__AIM__.
Please extract every naming line in the entries below, from kingdom through common name, and copy each one unchanged in its original order.

BEGIN PROVIDED RECORDS

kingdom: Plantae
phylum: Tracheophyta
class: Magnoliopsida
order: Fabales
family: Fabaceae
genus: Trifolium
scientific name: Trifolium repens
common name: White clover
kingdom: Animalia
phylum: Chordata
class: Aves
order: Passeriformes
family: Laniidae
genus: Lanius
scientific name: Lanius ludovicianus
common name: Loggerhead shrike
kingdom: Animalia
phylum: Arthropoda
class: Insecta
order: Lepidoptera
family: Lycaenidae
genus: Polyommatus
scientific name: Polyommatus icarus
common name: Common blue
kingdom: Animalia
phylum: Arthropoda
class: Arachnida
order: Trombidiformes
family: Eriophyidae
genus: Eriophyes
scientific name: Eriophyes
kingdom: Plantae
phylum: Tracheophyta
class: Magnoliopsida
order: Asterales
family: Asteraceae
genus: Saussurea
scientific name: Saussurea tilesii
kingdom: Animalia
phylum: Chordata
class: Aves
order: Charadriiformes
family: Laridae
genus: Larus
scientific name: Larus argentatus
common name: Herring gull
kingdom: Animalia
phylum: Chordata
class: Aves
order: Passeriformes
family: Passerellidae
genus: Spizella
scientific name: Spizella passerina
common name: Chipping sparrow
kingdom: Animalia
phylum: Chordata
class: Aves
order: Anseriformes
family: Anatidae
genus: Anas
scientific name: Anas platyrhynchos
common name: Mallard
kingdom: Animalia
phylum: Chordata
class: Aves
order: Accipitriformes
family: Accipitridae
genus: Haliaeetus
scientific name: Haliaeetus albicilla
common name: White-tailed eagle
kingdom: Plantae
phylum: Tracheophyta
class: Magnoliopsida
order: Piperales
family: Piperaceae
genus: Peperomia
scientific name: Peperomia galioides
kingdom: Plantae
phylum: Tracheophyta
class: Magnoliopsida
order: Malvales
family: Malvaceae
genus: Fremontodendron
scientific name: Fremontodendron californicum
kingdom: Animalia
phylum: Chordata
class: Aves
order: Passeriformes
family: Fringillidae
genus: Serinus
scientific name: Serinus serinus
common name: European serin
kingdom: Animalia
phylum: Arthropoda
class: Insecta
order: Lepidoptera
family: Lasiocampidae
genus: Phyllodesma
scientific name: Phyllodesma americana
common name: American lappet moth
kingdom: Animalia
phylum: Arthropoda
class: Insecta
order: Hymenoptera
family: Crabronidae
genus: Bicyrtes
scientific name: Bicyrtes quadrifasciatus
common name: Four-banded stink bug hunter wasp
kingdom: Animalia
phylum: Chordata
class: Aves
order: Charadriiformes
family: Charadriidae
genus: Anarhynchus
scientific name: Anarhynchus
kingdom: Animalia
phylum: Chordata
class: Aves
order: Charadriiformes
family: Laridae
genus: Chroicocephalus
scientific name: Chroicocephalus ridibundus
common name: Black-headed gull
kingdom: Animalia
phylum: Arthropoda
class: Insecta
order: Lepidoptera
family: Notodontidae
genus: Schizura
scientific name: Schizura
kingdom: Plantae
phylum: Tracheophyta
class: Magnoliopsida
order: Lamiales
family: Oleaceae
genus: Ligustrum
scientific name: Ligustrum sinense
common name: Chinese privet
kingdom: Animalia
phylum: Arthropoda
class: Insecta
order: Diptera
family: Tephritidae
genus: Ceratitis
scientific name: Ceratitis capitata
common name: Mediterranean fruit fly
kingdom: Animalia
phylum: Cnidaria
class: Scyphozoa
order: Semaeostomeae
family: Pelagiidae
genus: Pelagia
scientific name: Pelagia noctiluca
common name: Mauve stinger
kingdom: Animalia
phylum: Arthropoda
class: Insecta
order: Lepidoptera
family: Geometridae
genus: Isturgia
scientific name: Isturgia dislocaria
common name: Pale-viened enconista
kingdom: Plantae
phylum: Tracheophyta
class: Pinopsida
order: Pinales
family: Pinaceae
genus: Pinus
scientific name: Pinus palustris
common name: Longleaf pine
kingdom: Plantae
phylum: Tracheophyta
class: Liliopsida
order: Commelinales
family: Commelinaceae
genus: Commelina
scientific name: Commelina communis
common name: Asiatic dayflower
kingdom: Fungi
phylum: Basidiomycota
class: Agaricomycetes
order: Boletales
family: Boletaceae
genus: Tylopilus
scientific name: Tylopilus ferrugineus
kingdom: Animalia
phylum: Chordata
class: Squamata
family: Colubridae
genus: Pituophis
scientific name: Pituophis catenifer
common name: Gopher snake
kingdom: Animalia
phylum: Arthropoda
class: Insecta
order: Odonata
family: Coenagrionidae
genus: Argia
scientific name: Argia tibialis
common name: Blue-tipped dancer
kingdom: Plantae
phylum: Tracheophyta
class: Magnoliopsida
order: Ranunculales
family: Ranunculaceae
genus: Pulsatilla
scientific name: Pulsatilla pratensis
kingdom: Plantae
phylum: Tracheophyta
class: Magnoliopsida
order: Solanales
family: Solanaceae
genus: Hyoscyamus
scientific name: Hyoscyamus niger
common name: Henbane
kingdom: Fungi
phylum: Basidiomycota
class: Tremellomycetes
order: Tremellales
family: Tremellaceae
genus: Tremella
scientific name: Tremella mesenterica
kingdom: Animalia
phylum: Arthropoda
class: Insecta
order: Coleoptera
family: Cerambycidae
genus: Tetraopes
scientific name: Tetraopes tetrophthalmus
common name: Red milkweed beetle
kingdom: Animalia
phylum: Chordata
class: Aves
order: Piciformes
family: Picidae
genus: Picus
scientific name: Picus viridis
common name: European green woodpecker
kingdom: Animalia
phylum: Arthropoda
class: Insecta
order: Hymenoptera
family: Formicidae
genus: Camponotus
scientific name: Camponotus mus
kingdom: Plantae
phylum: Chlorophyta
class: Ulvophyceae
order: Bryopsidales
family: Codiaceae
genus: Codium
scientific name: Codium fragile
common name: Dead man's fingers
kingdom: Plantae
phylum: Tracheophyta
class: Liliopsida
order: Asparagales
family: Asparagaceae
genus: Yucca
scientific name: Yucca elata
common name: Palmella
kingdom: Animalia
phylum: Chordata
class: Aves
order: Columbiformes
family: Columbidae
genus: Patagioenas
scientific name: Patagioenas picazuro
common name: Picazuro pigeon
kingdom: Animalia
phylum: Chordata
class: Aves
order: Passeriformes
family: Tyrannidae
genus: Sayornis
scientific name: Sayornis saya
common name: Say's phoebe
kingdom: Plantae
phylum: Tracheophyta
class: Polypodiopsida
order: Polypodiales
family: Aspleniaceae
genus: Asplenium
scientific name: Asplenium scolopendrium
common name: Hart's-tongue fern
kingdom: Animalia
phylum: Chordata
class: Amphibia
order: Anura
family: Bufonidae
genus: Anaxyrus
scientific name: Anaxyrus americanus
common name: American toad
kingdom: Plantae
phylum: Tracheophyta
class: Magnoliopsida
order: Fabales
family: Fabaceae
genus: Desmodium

END PROVIDED RECORDS

__ANSWER IN FULL__.
kingdom: Plantae
phylum: Tracheophyta
class: Magnoliopsida
order: Fabales
family: Fabaceae
genus: Trifolium
scientific name: Trifolium repens
common name: White clover
kingdom: Animalia
phylum: Chordata
class: Aves
order: Passeriformes
family: Laniidae
genus: Lanius
scientific name: Lanius ludovicianus
common name: Loggerhead shrike
kingdom: Animalia
phylum: Arthropoda
class: Insecta
order: Lepidoptera
family: Lycaenidae
genus: Polyommatus
scientific name: Polyommatus icarus
common name: Common blue
kingdom: Animalia
phylum: Arthropoda
class: Arachnida
order: Trombidiformes
family: Eriophyidae
genus: Eriophyes
scientific name: Eriophyes
kingdom: Plantae
phylum: Tracheophyta
class: Magnoliopsida
order: Asterales
family: Asteraceae
genus: Saussurea
scientific name: Saussurea tilesii
kingdom: Animalia
phylum: Chordata
class: Aves
order: Charadriiformes
family: Laridae
genus: Larus
scientific name: Larus argentatus
common name: Herring gull
kingdom: Animalia
phylum: Chordata
class: Aves
order: Passeriformes
family: Passerellidae
genus: Spizella
scientific name: Spizella passerina
common name: Chipping sparrow
kingdom: Animalia
phylum: Chordata
class: Aves
order: Anseriformes
family: Anatidae
genus: Anas
scientific name: Anas platyrhynchos
common name: Mallard
kingdom: Animalia
phylum: Chordata
class: Aves
order: Accipitriformes
family: Accipitridae
genus: Haliaeetus
scientific name: Haliaeetus albicilla
common name: White-tailed eagle
kingdom: Plantae
phylum: Tracheophyta
class: Magnoliopsida
order: Piperales
family: Piperaceae
genus: Peperomia
scientific name: Peperomia galioides
kingdom: Plantae
phylum: Tracheophyta
class: Magnoliopsida
order: Malvales
family: Malvaceae
genus: Fremontodendron
scientific name: Fremontodendron californicum
kingdom: Animalia
phylum: Chordata
class: Aves
order: Passeriformes
family: Fringillidae
genus: Serinus
scientific name: Serinus serinus
common name: European serin
kingdom: Animalia
phylum: Arthropoda
class: Insecta
order: Lepidoptera
family: Lasiocampidae
genus: Phyllodesma
scientific name: Phyllodesma americana
common name: American lappet moth
kingdom: Animalia
phylum: Arthropoda
class: Insecta
order: Hymenoptera
family: Crabronidae
genus: Bicyrtes
scientific name: Bicyrtes quadrifasciatus
common name: Four-banded stink bug hunter wasp
kingdom: Animalia
phylum: Chordata
class: Aves
order: Charadriiformes
family: Charadriidae
genus: Anarhynchus
scientific name: Anarhynchus
kingdom: Animalia
phylum: Chordata
class: Aves
order: Charadriiformes
family: Laridae
genus: Chroicocephalus
scientific name: Chroicocephalus ridibundus
common name: Black-headed gull
kingdom: Animalia
phylum: Arthropoda
class: Insecta
order: Lepidoptera
family: Notodontidae
genus: Schizura
scientific name: Schizura
kingdom: Plantae
phylum: Tracheophyta
class: Magnoliopsida
order: Lamiales
family: Oleaceae
genus: Ligustrum
scientific name: Ligustrum sinense
common name: Chinese privet
kingdom: Animalia
phylum: Arthropoda
class: Insecta
order: Diptera
family: Tephritidae
genus: Ceratitis
scientific name: Ceratitis capitata
common name: Mediterranean fruit fly
kingdom: Animalia
phylum: Cnidaria
class: Scyphozoa
order: Semaeostomeae
family: Pelagiidae
genus: Pelagia
scientific name: Pelagia noctiluca
common name: Mauve stinger
kingdom: Animalia
phylum: Arthropoda
class: Insecta
order: Lepidoptera
family: Geometridae
genus: Isturgia
scientific name: Isturgia dislocaria
common name: Pale-viened enconista
kingdom: Plantae
phylum: Tracheophyta
class: Pinopsida
order: Pinales
family: Pinaceae
genus: Pinus
scientific name: Pinus palustris
common name: Longleaf pine
kingdom: Plantae
phylum: Tracheophyta
class: Liliopsida
order: Commelinales
family: Commelinaceae
genus: Commelina
scientific name: Commelina communis
common name: Asiatic dayflower
kingdom: Fungi
phylum: Basidiomycota
class: Agaricomycetes
order: Boletales
family: Boletaceae
genus: Tylopilus
scientific name: Tylopilus ferrugineus
kingdom: Animalia
phylum: Chordata
class: Squamata
family: Colubridae
genus: Pituophis
scientific name: Pituophis catenifer
common name: Gopher snake
kingdom: Animalia
phylum: Arthropoda
class: Insecta
order: Odonata
family: Coenagrionidae
genus: Argia
scientific name: Argia tibialis
common name: Blue-tipped dancer
kingdom: Plantae
phylum: Tracheophyta
class: Magnoliopsida
order: Ranunculales
family: Ranunculaceae
genus: Pulsatilla
scientific name: Pulsatilla pratensis
kingdom: Plantae
phylum: Tracheophyta
class: Magnoliopsida
order: Solanales
family: Solanaceae
genus: Hyoscyamus
scientific name: Hyoscyamus niger
common name: Henbane
kingdom: Fungi
phylum: Basidiomycota
class: Tremellomycetes
order: Tremellales
family: Tremellaceae
genus: Tremella
scientific name: Tremella mesenterica
kingdom: Animalia
phylum: Arthropoda
class: Insecta
order: Coleoptera
family: Cerambycidae
genus: Tetraopes
scientific name: Tetraopes tetrophthalmus
common name: Red milkweed beetle
kingdom: Animalia
phylum: Chordata
class: Aves
order: Piciformes
family: Picidae
genus: Picus
scientific name: Picus viridis
common name: European green woodpecker
kingdom: Animalia
phylum: Arthropoda
class: Insecta
order: Hymenoptera
family: Formicidae
genus: Camponotus
scientific name: Camponotus mus
kingdom: Plantae
phylum: Chlorophyta
class: Ulvophyceae
order: Bryopsidales
family: Codiaceae
genus: Codium
scientific name: Codium fragile
common name: Dead man's fingers
kingdom: Plantae
phylum: Tracheophyta
class: Liliopsida
order: Asparagales
family: Asparagaceae
genus: Yucca
scientific name: Yucca elata
common name: Palmella
kingdom: Animalia
phylum: Chordata
class: Aves
order: Columbiformes
family: Columbidae
genus: Patagioenas
scientific name: Patagioenas picazuro
common name: Picazuro pigeon
kingdom: Animalia
phylum: Chordata
class: Aves
order: Passeriformes
family: Tyrannidae
genus: Sayornis
scientific name: Sayornis saya
common name: Say's phoebe
kingdom: Plantae
phylum: Tracheophyta
class: Polypodiopsida
order: Polypodiales
family: Aspleniaceae
genus: Asplenium
scientific name: Asplenium scolopendrium
common name: Hart's-tongue fern
kingdom: Animalia
phylum: Chordata
class: Amphibia
order: Anura
family: Bufonidae
genus: Anaxyrus
scientific name: Anaxyrus americanus
common name: American toad
kingdom: Plantae
phylum: Tracheophyta
class: Magnoliopsida
order: Fabales
family: Fabaceae
genus: Desmodium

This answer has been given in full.